Le 4 septembre, Emmanuel Macron a annoncé que 26 pays occidentaux s’étaient engagés à déployer des troupes en Ukraine en appui du cessez-le-feu. Il a été immédiatement salué par Volodymyr Zelensky.
Quand on parle de cessez-le-feu, cela signifie que les combats s’interrompent, que les zones se démilitarisent, que les civils peuvent rejoindre leurs villages et leurs maisons, que la vie reprend peu à peu son cours… En général, des troupes neutres viennent alors s’assurer que les parties belligérantes ne reprennent pas le conflit. C’est le cas en Corée depuis 1953. Mais en est-on vraiment là?
Proposition française
Tout d’abord, regardons la proposition du président français: près d’une trentaine de pays enverraient des troupes, au sein d’une coalition dite «des volontaires», pour surveiller le cessez-le-feu. Toutefois, ces pays ont posé comme condition que les États-Unis maintiennent leur appui à l’Ukraine. Plusieurs raisons à cela: les USA sont les seuls à avoir suffisamment de moyens de renseignement, de munitions, de budget, pour rendre possible cette mission de surveillance. Or les États-Unis de Donald Trump souhaitent réduire leur engagement et que l’Europe «supporte ce fardeau». Par ailleurs, on trouve des dissensions au sein de cette coalition: l’Italie, par exemple, a annoncé qu’elle n’enverrait pas de troupes en Ukraine; son soutien prendra donc une autre forme… Enfin, pour envoyer des troupes d’autant de pays différents dans une zone de guerre, il faut des moyens de commandement communs et un cadre d’emploi unifié. Or ce rôle ne pourra pas être confié à l’OTAN, la Russie s’y opposerait.
Accord des deux parties?
Voilà en effet le deuxième point important: pour qu’il y ait un cessez-le-feu, il faut l’accord des deux belligérants. Depuis l’élection de D. Trump, les initiatives de paix se multiplient: en Turquie, en Alaska… sans succès pour l’instant. Pendant ce temps, les attaques se poursuivent des deux côtés, augmentant le nombre de morts et de blessés, y compris parmi la population civile. Rappelons-nous la phrase de Clémenceau, prononcée après la Première Guerre mondiale: «Il est plus facile de faire la guerre que la paix.» L’Ukraine maintient sa détermination et la Russie impose a minima l’annexion des régions russophones et la non-adhésion de son adversaire à l’OTAN. Le chemin est donc encore long pour un cessez-le-feu.

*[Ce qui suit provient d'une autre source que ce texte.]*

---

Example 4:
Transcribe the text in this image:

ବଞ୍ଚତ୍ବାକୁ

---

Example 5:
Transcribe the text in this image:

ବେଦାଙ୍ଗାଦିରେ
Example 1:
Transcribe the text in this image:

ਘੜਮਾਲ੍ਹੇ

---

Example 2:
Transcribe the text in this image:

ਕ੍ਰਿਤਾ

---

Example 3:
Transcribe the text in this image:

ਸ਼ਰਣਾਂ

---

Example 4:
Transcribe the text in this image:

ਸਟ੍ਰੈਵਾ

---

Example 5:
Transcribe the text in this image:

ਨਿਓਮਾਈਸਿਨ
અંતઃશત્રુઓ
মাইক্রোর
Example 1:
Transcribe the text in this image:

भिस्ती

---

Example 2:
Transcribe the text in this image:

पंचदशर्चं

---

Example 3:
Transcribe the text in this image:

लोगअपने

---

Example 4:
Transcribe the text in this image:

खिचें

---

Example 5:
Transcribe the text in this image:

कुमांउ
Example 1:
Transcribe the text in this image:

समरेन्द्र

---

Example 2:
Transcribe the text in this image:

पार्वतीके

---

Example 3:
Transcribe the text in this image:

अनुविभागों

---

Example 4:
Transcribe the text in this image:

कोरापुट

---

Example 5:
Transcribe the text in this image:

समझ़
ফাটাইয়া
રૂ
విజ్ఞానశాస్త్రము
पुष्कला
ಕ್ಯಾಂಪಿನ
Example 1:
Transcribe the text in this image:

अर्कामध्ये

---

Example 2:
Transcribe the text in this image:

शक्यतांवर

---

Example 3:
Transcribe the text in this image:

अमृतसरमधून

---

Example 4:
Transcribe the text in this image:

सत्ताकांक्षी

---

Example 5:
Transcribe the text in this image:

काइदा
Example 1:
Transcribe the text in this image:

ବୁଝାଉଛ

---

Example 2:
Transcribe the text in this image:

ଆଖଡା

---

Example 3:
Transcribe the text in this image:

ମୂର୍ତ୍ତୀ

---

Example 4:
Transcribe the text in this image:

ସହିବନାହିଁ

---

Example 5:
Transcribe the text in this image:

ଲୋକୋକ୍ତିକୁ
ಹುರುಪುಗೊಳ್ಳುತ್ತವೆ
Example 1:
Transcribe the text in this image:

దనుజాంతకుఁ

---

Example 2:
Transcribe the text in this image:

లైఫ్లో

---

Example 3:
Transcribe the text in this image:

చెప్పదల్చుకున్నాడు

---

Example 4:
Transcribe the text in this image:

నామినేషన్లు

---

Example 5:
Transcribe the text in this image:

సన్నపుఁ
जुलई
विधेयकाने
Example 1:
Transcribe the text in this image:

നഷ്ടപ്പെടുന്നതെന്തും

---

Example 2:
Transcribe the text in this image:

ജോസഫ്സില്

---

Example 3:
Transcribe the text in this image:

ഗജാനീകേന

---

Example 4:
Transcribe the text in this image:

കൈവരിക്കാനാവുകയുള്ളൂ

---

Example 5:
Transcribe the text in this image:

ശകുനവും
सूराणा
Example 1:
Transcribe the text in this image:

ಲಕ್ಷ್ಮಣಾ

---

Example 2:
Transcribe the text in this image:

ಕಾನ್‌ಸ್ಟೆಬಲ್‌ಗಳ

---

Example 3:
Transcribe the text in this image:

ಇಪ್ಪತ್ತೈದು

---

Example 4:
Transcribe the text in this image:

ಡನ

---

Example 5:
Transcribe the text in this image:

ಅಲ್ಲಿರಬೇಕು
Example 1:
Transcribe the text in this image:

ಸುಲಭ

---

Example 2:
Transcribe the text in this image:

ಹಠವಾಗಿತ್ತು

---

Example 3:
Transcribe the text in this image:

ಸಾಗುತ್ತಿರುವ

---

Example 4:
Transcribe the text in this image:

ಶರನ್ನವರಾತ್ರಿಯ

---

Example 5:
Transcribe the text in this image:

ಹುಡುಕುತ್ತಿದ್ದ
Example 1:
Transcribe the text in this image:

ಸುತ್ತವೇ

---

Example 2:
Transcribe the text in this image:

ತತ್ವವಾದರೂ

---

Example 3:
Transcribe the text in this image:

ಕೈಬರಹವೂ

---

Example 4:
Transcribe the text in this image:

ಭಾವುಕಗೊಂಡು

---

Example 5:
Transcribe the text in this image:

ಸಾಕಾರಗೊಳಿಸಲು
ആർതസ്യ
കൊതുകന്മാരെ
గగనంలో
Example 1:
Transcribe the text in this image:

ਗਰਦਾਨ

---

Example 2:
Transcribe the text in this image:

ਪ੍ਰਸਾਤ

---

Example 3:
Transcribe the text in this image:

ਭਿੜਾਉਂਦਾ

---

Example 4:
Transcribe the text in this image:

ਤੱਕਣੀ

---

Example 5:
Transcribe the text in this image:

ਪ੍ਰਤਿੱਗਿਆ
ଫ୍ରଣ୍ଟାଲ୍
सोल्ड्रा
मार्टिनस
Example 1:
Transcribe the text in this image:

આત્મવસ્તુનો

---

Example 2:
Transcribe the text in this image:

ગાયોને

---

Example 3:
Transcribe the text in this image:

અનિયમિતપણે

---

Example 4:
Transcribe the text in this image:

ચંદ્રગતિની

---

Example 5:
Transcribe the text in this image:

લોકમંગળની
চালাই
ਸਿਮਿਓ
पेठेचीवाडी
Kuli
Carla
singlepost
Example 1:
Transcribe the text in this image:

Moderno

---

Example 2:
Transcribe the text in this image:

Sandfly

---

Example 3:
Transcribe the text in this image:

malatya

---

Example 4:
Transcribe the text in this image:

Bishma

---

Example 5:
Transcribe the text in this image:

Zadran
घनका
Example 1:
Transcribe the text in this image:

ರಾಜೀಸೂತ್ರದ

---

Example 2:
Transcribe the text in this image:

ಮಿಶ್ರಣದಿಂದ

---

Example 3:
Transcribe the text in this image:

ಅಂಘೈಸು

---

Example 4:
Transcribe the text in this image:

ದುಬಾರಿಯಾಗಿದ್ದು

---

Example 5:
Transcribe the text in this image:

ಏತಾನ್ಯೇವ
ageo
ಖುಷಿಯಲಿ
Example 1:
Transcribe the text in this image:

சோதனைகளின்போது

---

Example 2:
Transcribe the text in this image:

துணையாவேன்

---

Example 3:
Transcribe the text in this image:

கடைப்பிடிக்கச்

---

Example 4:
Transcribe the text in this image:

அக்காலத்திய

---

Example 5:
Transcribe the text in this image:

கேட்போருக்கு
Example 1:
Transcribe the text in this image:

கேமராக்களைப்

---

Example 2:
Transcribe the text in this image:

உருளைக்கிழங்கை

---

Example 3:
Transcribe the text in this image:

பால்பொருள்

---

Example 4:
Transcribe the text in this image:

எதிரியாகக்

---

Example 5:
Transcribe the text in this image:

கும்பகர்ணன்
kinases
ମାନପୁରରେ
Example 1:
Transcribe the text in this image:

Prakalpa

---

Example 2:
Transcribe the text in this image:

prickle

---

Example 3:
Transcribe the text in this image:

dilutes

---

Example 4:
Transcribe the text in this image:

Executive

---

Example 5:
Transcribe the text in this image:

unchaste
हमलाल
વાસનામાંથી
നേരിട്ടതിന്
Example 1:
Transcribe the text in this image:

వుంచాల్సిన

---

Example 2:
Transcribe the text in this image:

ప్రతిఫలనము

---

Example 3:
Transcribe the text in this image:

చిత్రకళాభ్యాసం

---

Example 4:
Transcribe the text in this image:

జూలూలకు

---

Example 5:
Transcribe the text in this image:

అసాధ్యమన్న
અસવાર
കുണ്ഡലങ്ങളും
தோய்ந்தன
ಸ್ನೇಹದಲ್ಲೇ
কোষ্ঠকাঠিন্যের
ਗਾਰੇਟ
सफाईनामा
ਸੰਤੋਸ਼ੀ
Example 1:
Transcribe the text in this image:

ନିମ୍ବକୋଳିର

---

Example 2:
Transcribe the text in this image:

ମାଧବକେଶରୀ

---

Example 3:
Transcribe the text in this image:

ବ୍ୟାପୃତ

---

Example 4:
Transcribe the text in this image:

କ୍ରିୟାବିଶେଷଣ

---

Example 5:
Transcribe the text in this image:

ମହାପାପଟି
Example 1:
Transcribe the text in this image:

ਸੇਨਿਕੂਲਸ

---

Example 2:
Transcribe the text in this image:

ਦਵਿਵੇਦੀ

Comment expliquer alors cette annonce du président de la république, que l’on peut relier à celle de la présidente de la commission européenne dans laquelle elle confirme l’existence de plans nationaux en vue d’un déploiement de troupes multinationales? Pendant ce temps, la Chine a fait une impressionnante démonstration militaire avec un défilé gigantesque. En politique intérieure, la stabilité gouvernementale française est incertaine et les capacités financières en Europe s’enfoncent… Difficile alors de comprendre ce positionnement. Une piste peut-être: l’engagement dans un conflit permettrait à l’UE d’unir ses États autour d’un objectif commun et de prendre le chemin d’un grand État supranational. Emmanuel Macron n’a jamais caché cette ambition.